Snyder also helmed Batman through a widely publicized relaunch as part of DC's "New 52" campaign, one of the most ambitious resets in comics history, but he's done his best to honor the characters' histories while making sure to keep them accessible for new readers.

Snyder shared what keeps him in love with comics. "What engages me is these are characters that made me want to write. Batman and Swamp thing, original characters by creators that I love, the way we're trying to do that with American Vampire and make characters that inspire people. So getting to see people come up and ask questions about a story you wrote, or even about characters that you love, even if you're not on that book, it makes you feel part of the community of people that love the same stuff. We all love these characters, we love comics, and to have people come up and ask a question, know that they read it and thought about your book, it means the world. I will promise to work like 110 percent to deliver books that are absolutely the best I can do, always."

What's on Scott Snyder's horizon? "I want to write Wonder Woman, but I'm scared to touch her after the great job that Brian Azzarello and Cliff Chiang are doing. I'd really like to write Superman sometime, as much as people think that might be an odd fit. But I'm in Gotham for a long time. I have a lot of stories planned that'll take us really through 2013 to 2014. So I've rented my room in Gotham for a very long time at this point."

Snyder is also continuing his work on Batman, Swamp Thing and both the main American Vampire series and a new mini-series. Along with his work, Snyder had a few more recommendations.

"'Animal Man' by Jeff Lemire is just absolutely, I love it to death, and I'm excited about the crossover we're going to do in 'Swamp Thing' and 'Animal Man.' It starts in earnest in issue 13, but you'll start to see it begin, almost in the seeds of it, in issue 11. I love what Pete Tomasi is doing on 'Batman and Robin.' 'All-Star Western' is incredible. I love Justin Jordan's 'The Strange Talent of Luther Strode.' 'Green Wake' I really love, Cullen Bunn's 'The Sixth Gun' I think is incredible. I try and read a real variety of stuff. There's so many good comics out there right now, that I really feel this is kind of a platinum age."

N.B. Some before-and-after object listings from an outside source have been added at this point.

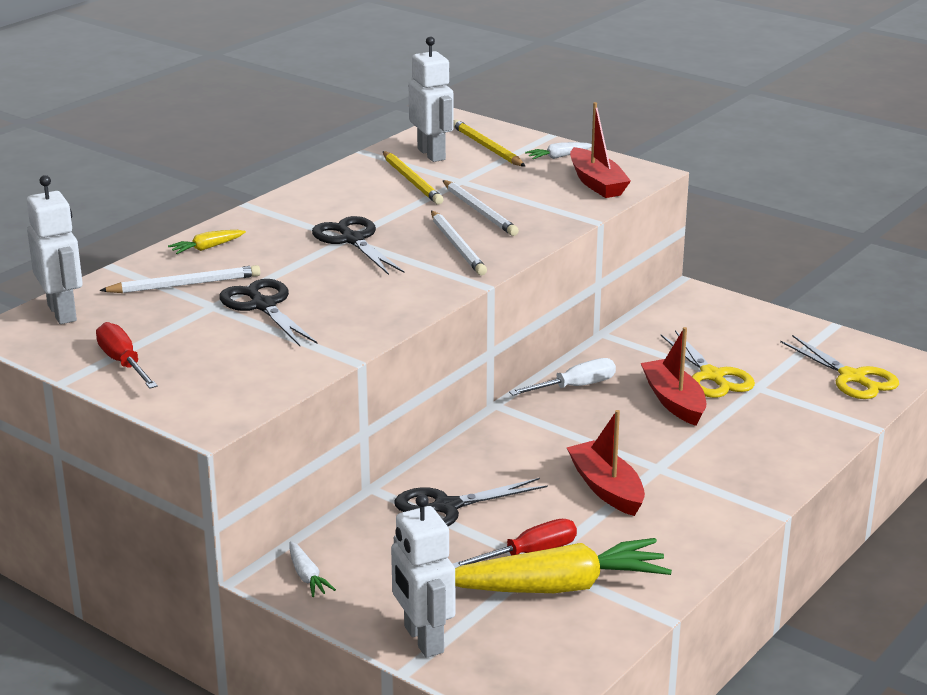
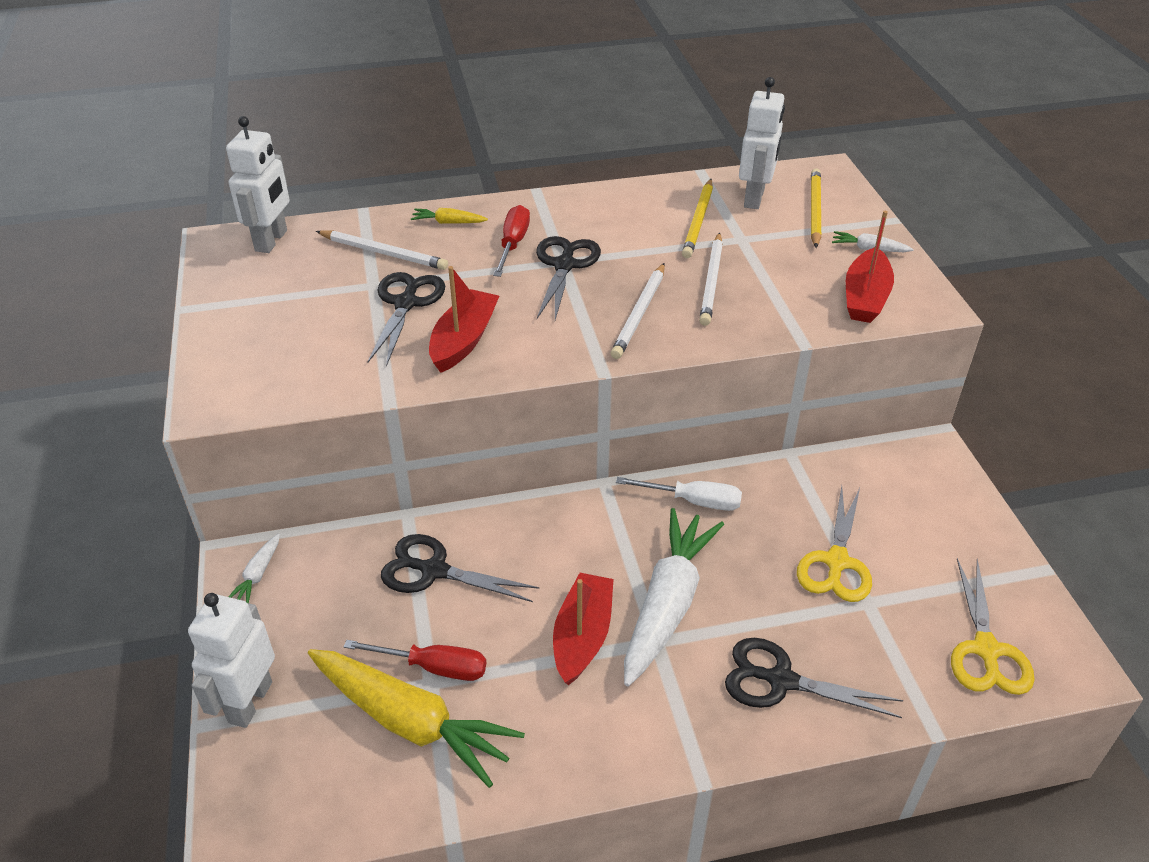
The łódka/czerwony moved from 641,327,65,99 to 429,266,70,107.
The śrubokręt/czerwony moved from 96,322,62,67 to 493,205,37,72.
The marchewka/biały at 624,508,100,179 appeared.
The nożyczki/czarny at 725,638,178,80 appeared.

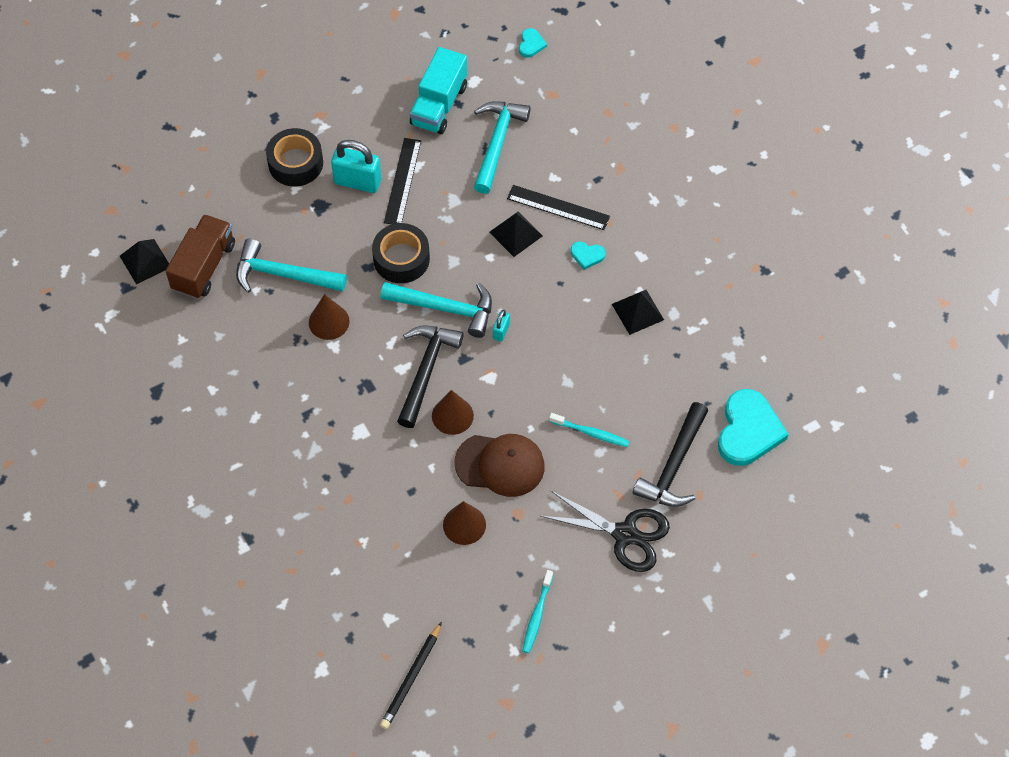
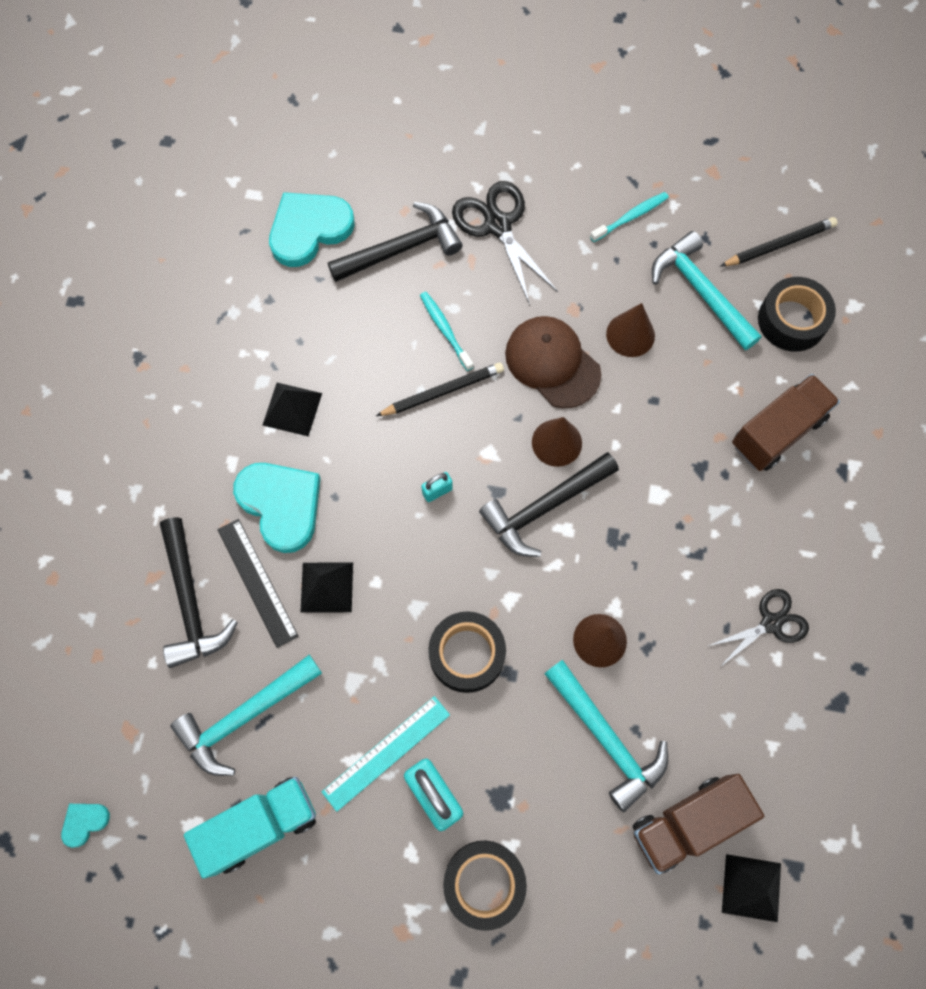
The młotek/czarny at 160,517,78,151 appeared.
The serce/turkusowy at 571,242,34,28 changed to 2.20 times the size.
The linijka/czarny at 384,138,37,86 became the linijka/turkusowy at 322,696,128,116.
The ołówek/czarny at 376,362,128,54 appeared.
The młotek/turkusowy moved from 381,282,111,56 to 652,231,109,119.
The nożyczki/czarny at 708,589,101,78 appeared.
The ciężarówka/brązowy at 732,374,108,97 appeared.
The taśma klejąca/czarny at 758,277,78,75 appeared.

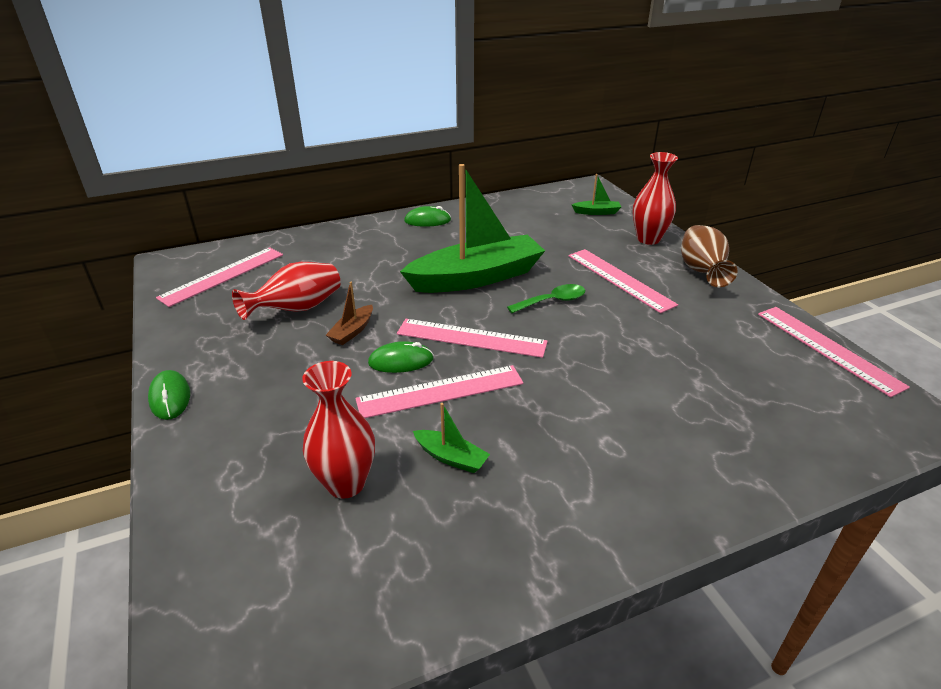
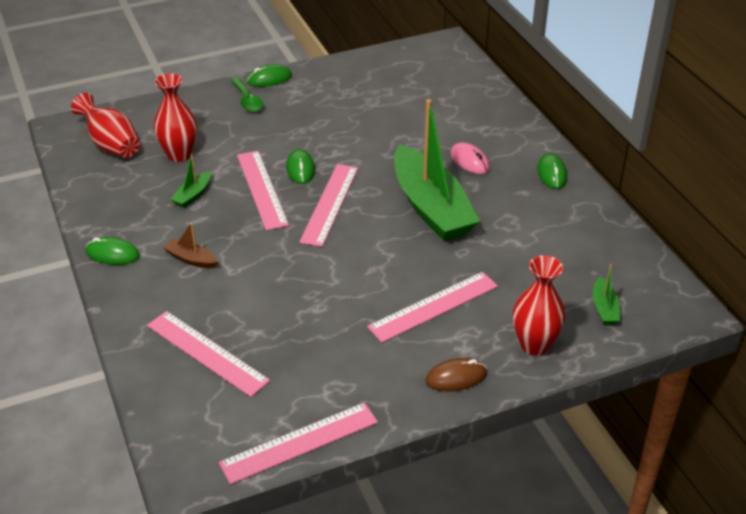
The wazon/czerwony moved from 232,262,109,58 to 71,93,69,65.
The myszka/zielony at 86,237,54,28 appeared.
The linijka/różowy moved from 156,247,127,60 to 147,311,123,86.
The łódka/brązowy moved from 326,282,47,63 to 163,223,55,45.
The łyżka/zielony moved from 507,284,78,29 to 231,78,33,34.
The wazon/brązowy at 681,225,56,62 was replaced by the myszka/brązowy at 426,358,61,33.
The myszka/różowy at 451,142,39,32 appeared.

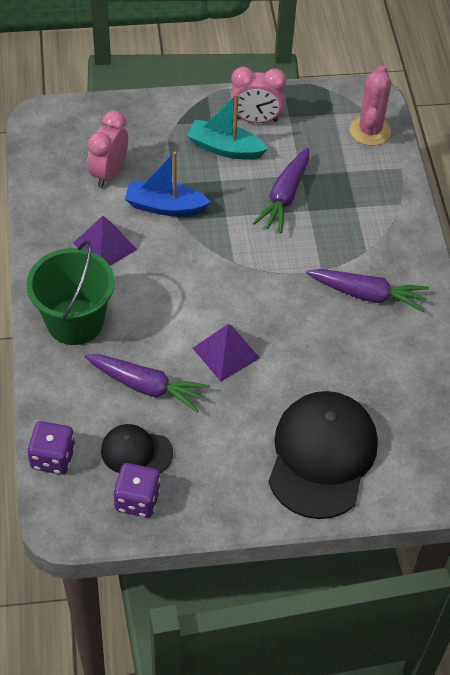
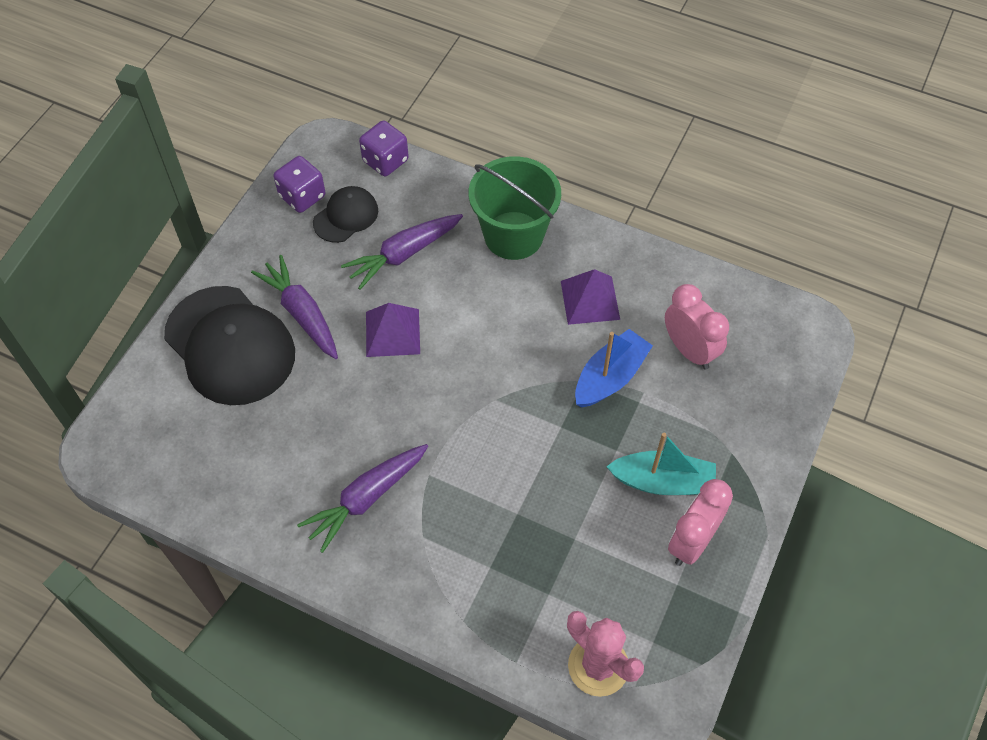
The marchewka/fioletowy moved from 253,148,56,85 to 251,255,87,104.
The łódka/turkusowy at 187,94,81,66 turned 45 degrees clockwise.

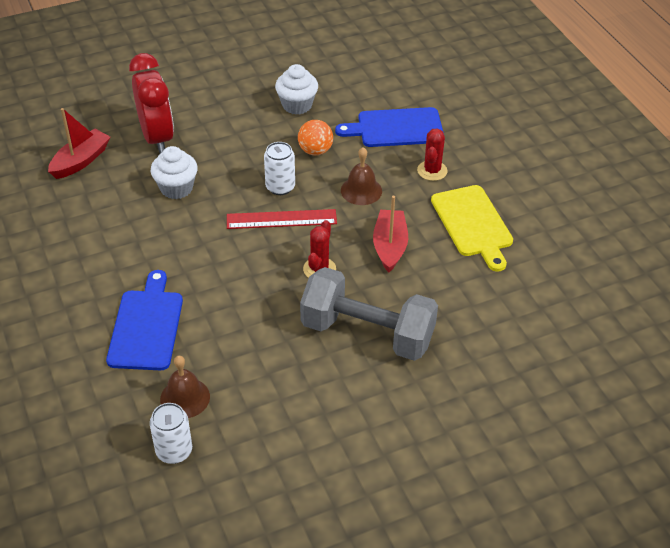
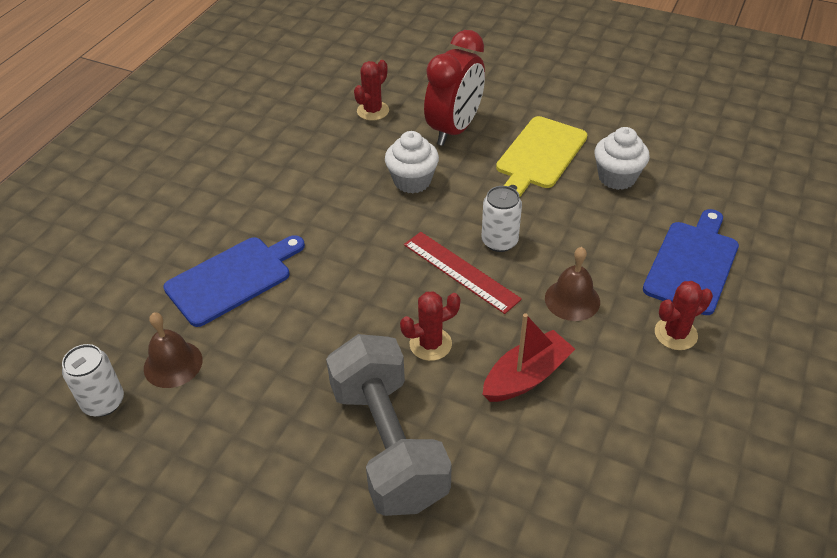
The łódka/czerwony at 48,108,62,71 was replaced by the kaktus/czerwony at 354,60,35,61.
The deska do krojenia/żółty moved from 431,185,82,87 to 496,116,91,80.
The deska do krojenia/niebieski at 335,107,109,40 turned 75 degrees clockwise.
The piłka/pomarańczowy at 298,120,35,35 disappeared.

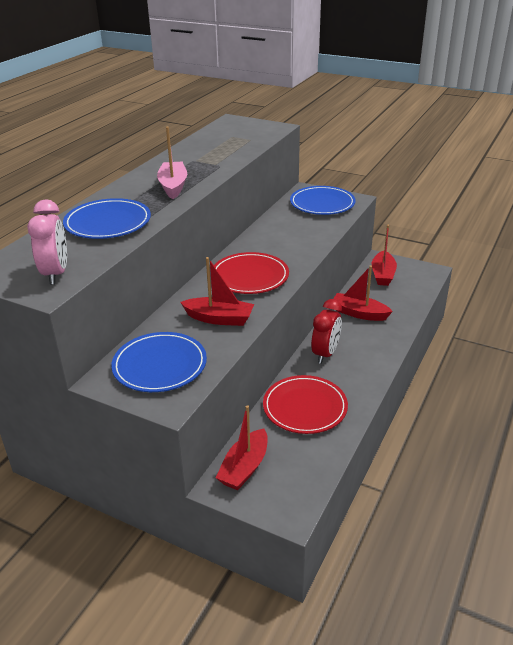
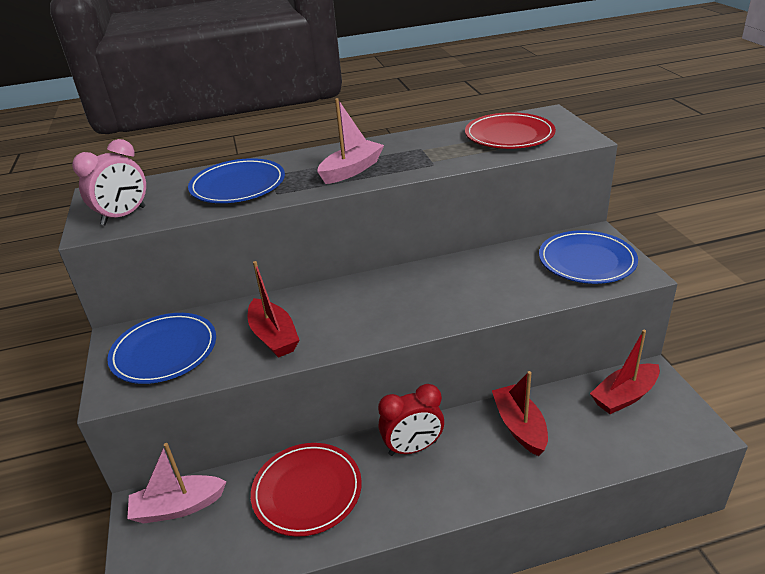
The łódka/czerwony at 216,405,52,85 became the łódka/różowy at 127,443,100,81.
The talerz/czerwony moved from 214,252,75,42 to 465,112,91,37.

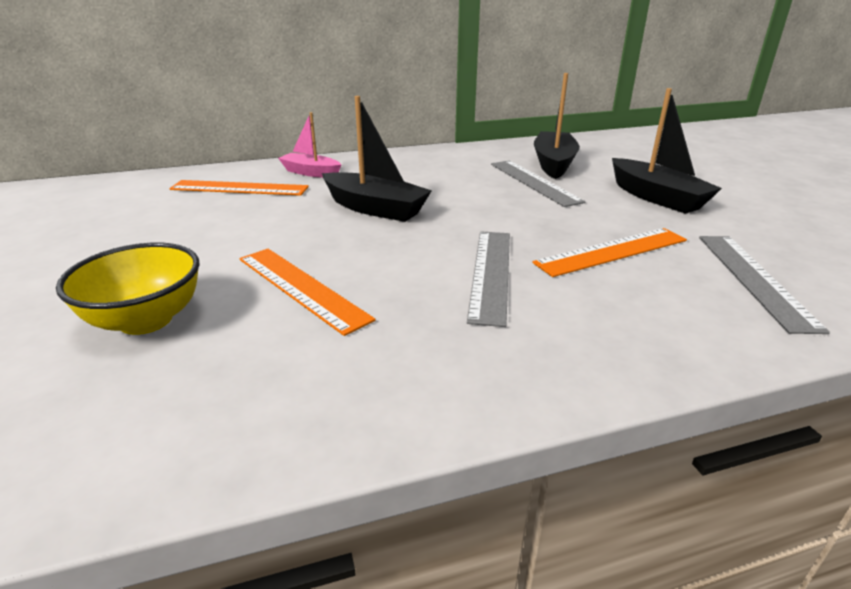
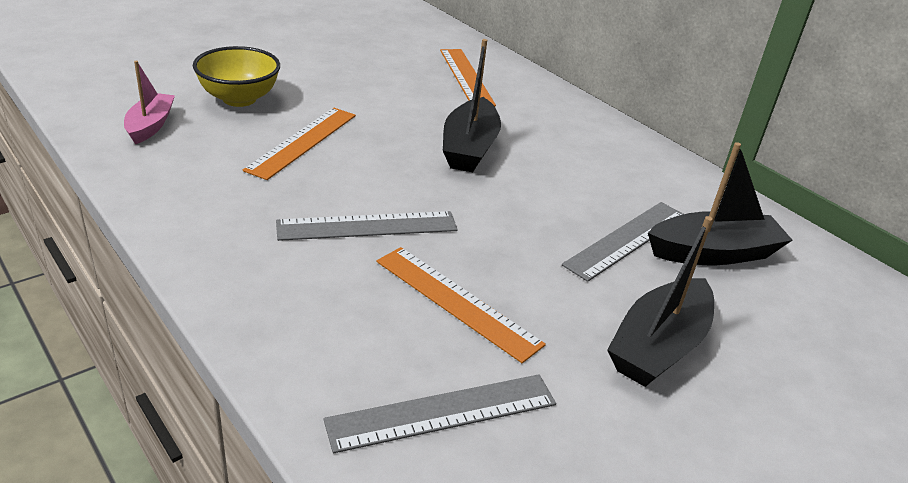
The łódka/różowy moved from 278,112,63,66 to 124,61,51,83.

One more reason to give Scott Snyder's work a chance: He's an NPR listener. "I love NPR and listen to Terry Gross, and listen to Diane Rehm. I am a diehard NPR fan, and the Saturday shows," Snyder said with a wry smile. "I am perfectly inspired and stimulated reading comics, and I am one of you. I am the audience for NPR. So give us a try, comics are awesome, they're a lot of fun, and I think you'll be pleasantly surprised by how sophisticated they've become."